Einfach zumHohllachen

11. September – was gibt‘s da zu lachen? Viel. Das Köln Comedy Festival und die scheintote Spaßgesellschaft

Mit dem 11. September ist es ein bisschen wie mit dem 24. Dezember. Jedes Jahr, so scheint es, liegen Lebkuchen und Schokoweihnachtsmänner wieder etwas früher in den Auslagen der Geschäfte. Und jedes Jahr, so ist es, wird immer eher auf den New Yorker Terroranschlag im Jahre 2001 geblickt. Seit Wochen sind die Gazetten und Kanäle verstopft mit Rückblicken, Porträts, mit Trauer und Blabla. In der Glotze schießen die Flugzeuge wieder ohne Unterlass in die Türme des World Trade Centers. Eine Endlosschleife. Kawumm. Das Böse ist zurück. Und war nie weg.

An dieser Stelle fällt einem Peter Scholl-Latour ein und wie er am Abend des 11. September aus dem Nichts kam, um das „Ende der Spaßgesellschaft“ zu verkünden. Alt, grau und wissend sah Scholl-Latour aus. Und der sofort einstimmende Chor der „Kommentarwichsmaschinen“ (Max Goldt) trötete ein Lied, dass mit einem bräsigen Satz endete: Nie wieder, hieß es, werde es sein wie es einmal war. Herrje, war man verblüfft. Und freilich furchtbar geschockt. Aber nicht des Satzes wegen, auch nicht wegen Scholl-Latour und so, sondern weil Harald Schmidt eine Woche pietätspausierte. Das war ein eindeutiges Indiz: Es gab eine Krise.

Aber gut. Was ist denn nun mit der Spaßgesellschaft? Wird auf dieser Welt, fünf Jahre Post-Osama, noch gelacht? Also so richtig, laut, herzlich, auch mal südlich der Gürtellinie? Die Antwort: ein Gackern, ein Prusten. Natürlich wird gelacht. Und wie. Die Vorarbeiter der Spaßgesellschaft, die so genannten Comedians, leben immer noch nicht von Hartz IV, auch wenn es die meisten von ihnen verdient hätten. Wie das Lachgeschäft boomt, zeigt sich in der Glotze: Da genügt ein Tastendruck auf der Fernbedienung und die Parallelwelten werden sichtbar. Hier die Tragödie, da die Spaßbacken. Hier Trauer, da Witz. Hier Bush, da Oschmann. So ist die Lage. Prekär. Es gibt Momente, da wünscht man sich, Scholl-Latour hätte Recht gehabt.
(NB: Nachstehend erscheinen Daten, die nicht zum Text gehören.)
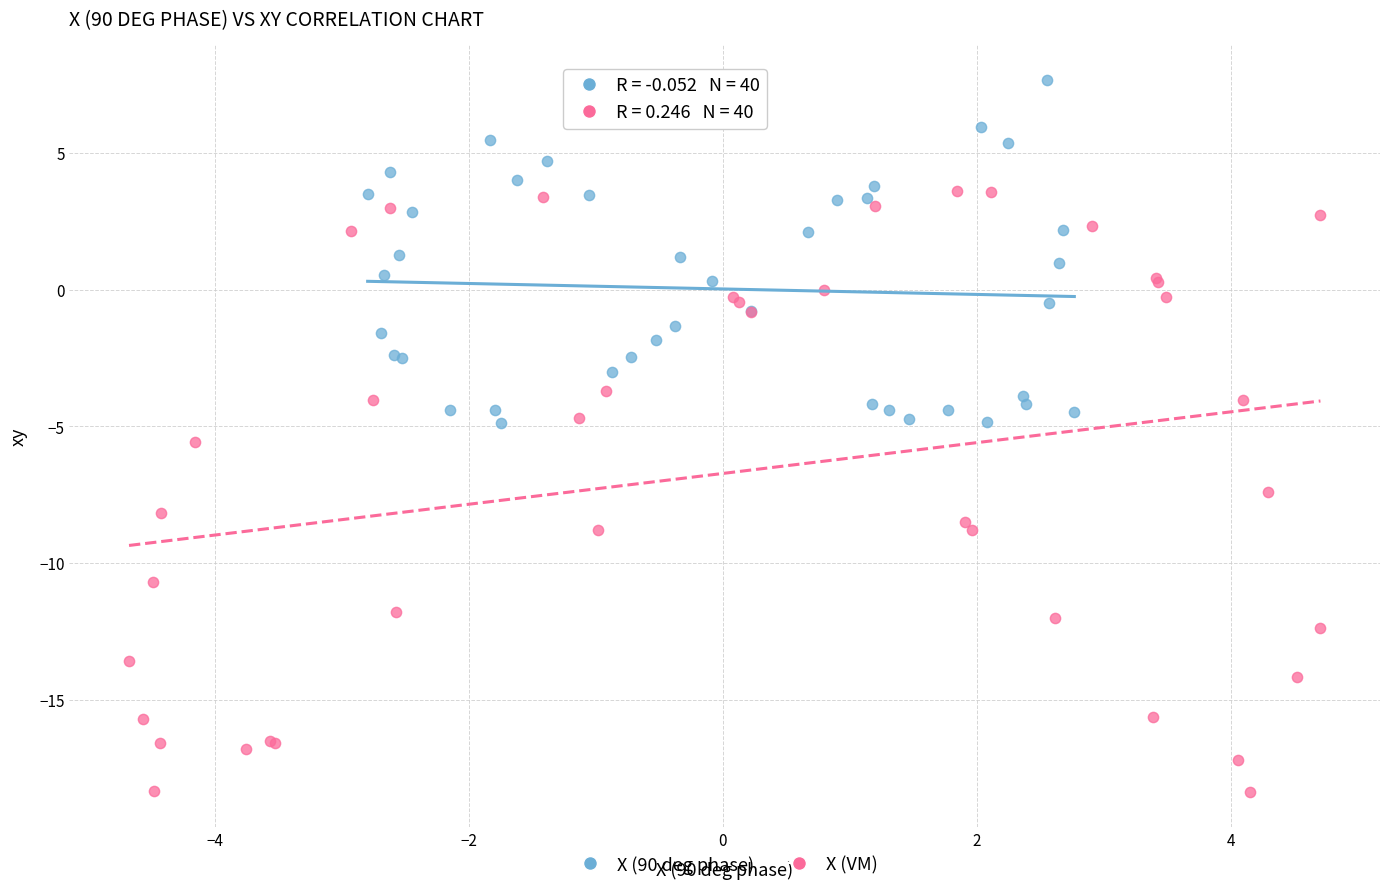

Which series has the widest spread of Y values?

X (VM)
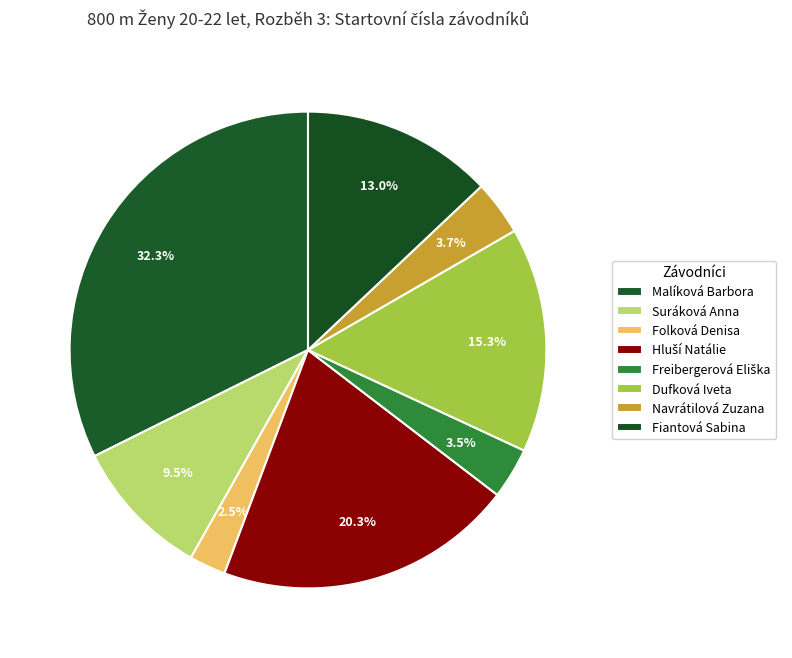

To the nearest percent, what portion does Freibergerová Eliška represent?

3%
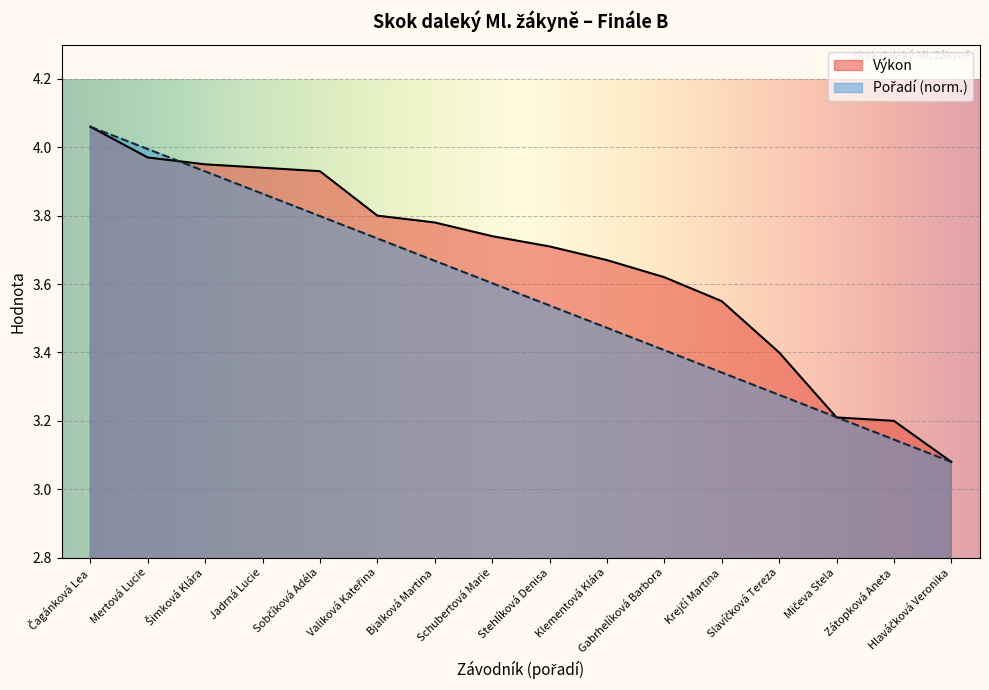

True or false: Výkon has a value of 3.8 at Valiková Kateřina.

True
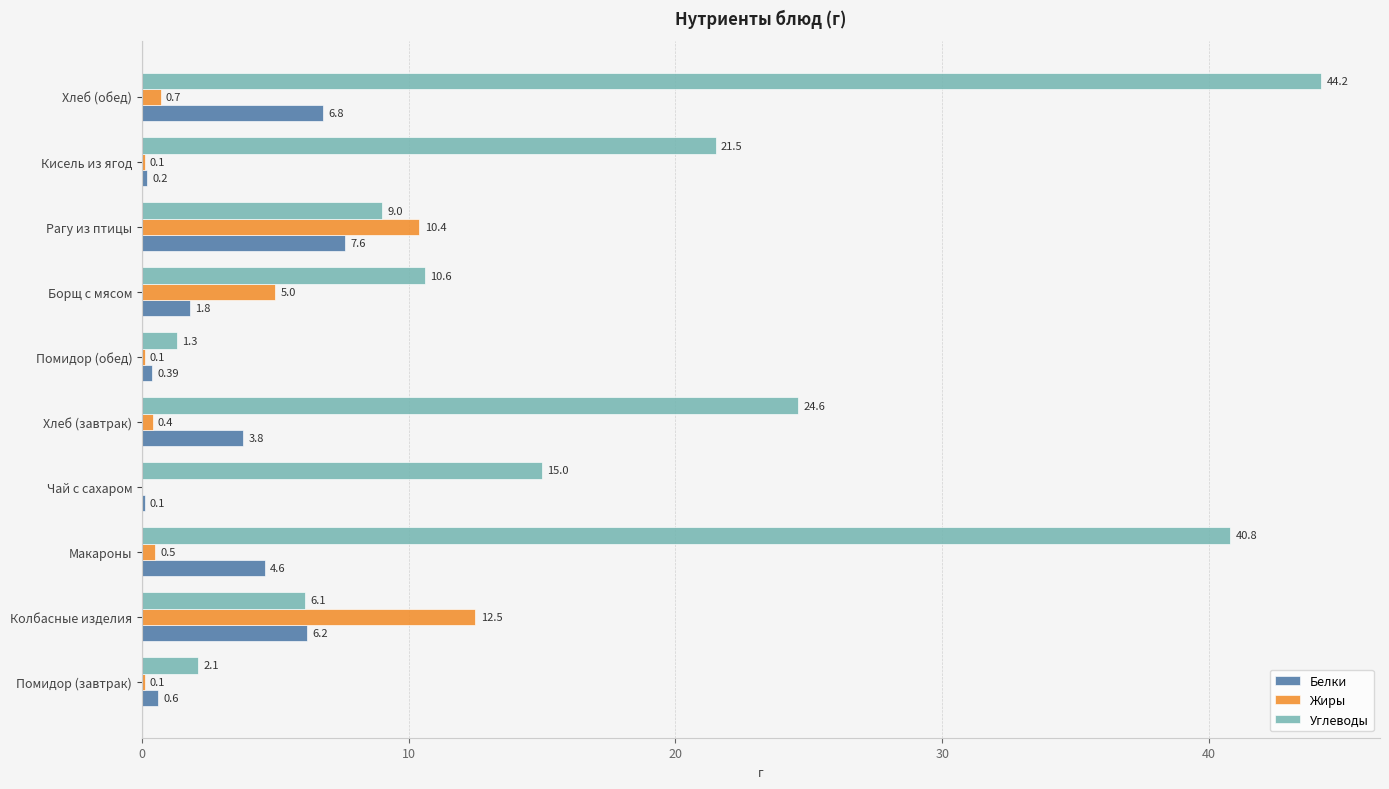

Where is Жиры nearest to the value 6?

Борщ с мясом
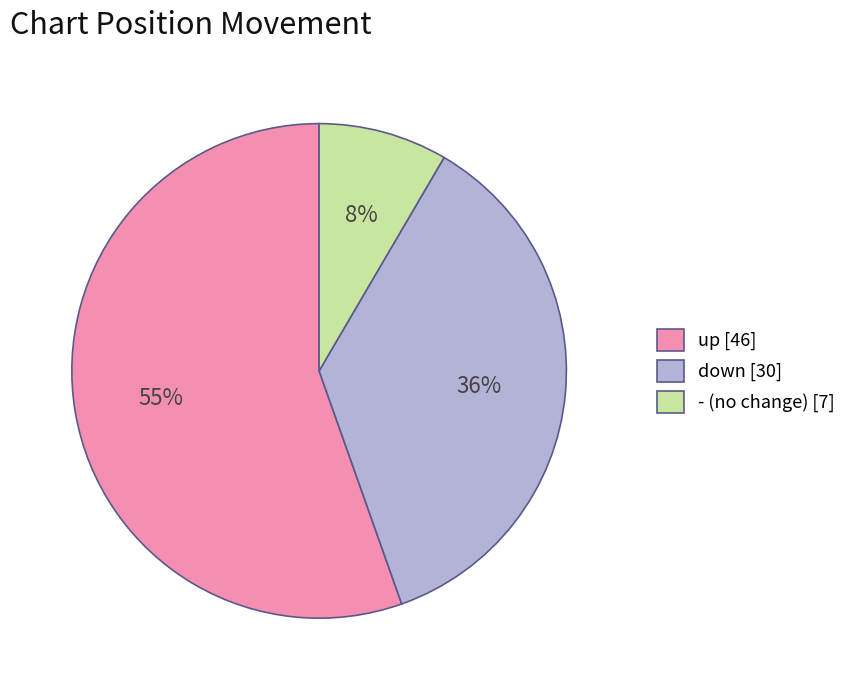

Count the number of slices in the pie.

3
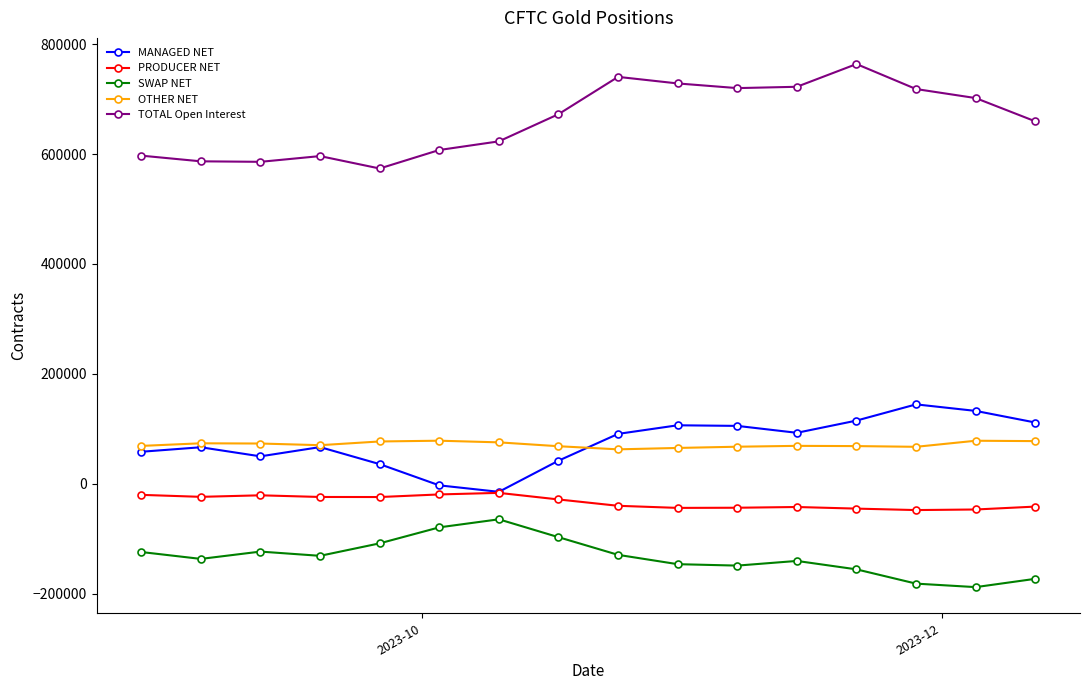

What is the value of the PRODUCER NET point at the 13th from the left?

-45358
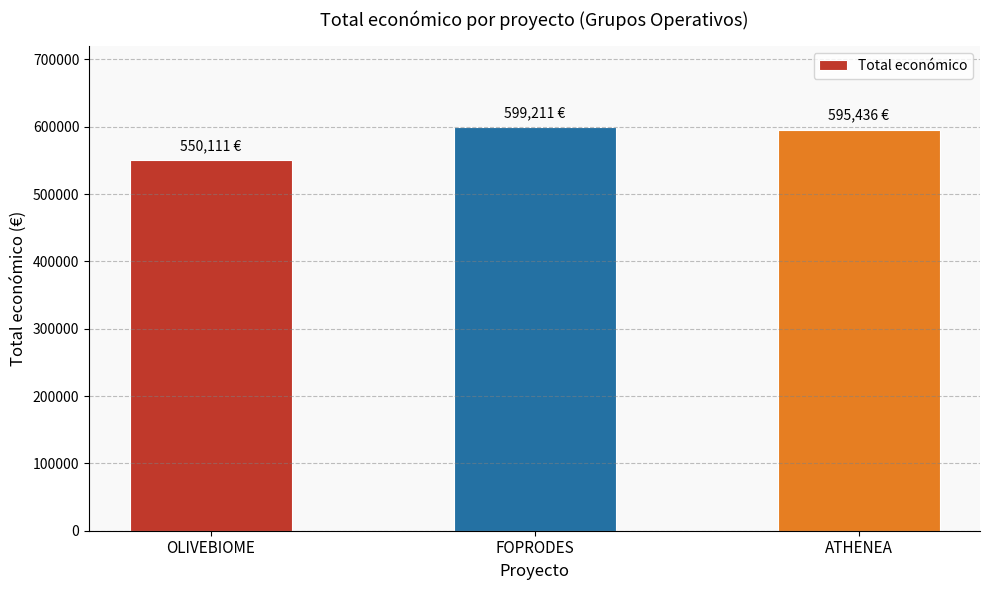

What is the difference between the maximum and second lowest values?

3775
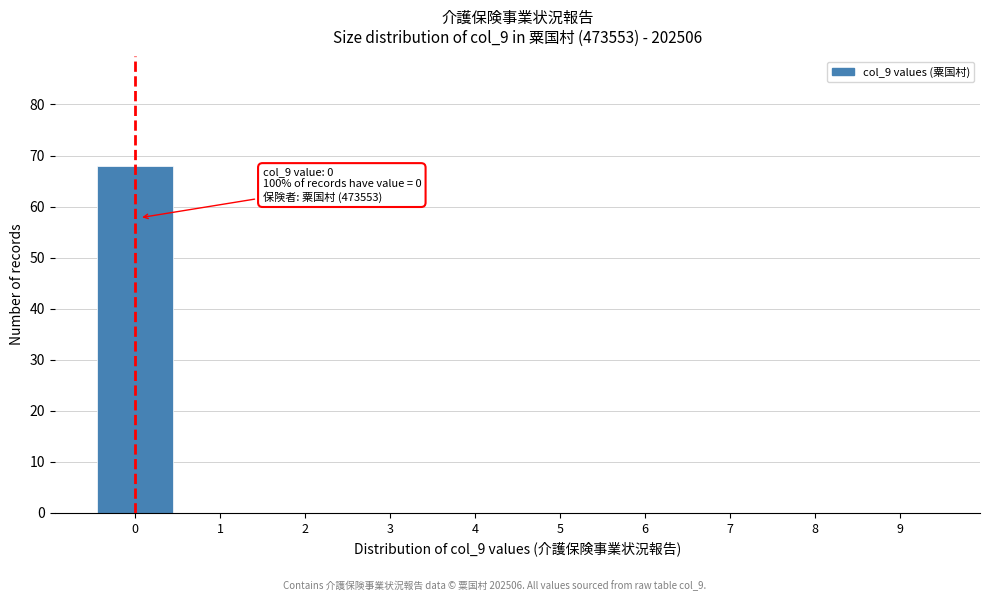

Which range on the x-axis has the tallest bar?

-0.5 to 0.5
Einer dieser Momente ist ein Mensch und heißt Mario Barth. Im Oktober tritt der Berliner beim Köln Comedy Festival auf und manifestiert dort, dass er die derzeit erfolgreichste Spaßbacke des Landes ist. Sein Auftritt in der 20.000 Menschen fassenden Kölnarena ist bereits ausverkauft. Weshalb Barths Humor Erfolg hat, obwohl er sich nahezu ausschließlich aus abgelutschten Mann-Frau-Klischees speist, ist allerdings schwerer zu beantworten als die Frage, ob Bin Laden noch lebt.

Am Programm des Kölner Comedy Festivals zeigt sich, dass der Ulk so lebendig ist wie nie. Das Gros jener, die 2001 mit der Spaßgesellschaft hätten untergehen müssen, hat überlebt. Michael Mittermeier. Atze Schröder. Helge Schneider. Und andere wiederum sind nach 2001 erst richtig zu Ruhm gelangt. Kurt Krömer. Guido Cantz. Und wie sie alle heißen. Das Bedürfnis, zwischen Terror- und Kriegsmeldungen sich mal wieder scheckig zu lachen, wächst, während die Qualität des Gebotenen stetig sinkt. Natürlich: In Köln beharrt man darauf, auch Literatur (!) im Angebot zu haben, also Wiglaf Droste oder Harry Rowohlt. Das aber sind Nischen, die bei dem RTL-Festival von WDR 5 präsentiert werden. Zugpferde sind die Schriftsteller gewiss nicht.

Aber: Warum plärren? Das Volk will sich kollektiv den Bauch halten und dabei möglichst wenig denken. Mal abschalten. Die Probleme beiseite schieben. Privatsender-Comedy kucken ist deshalb wie exzessiv Saufen: Man lacht ohne wirklichen Grund und irgendwann ist man hohl in der Birne.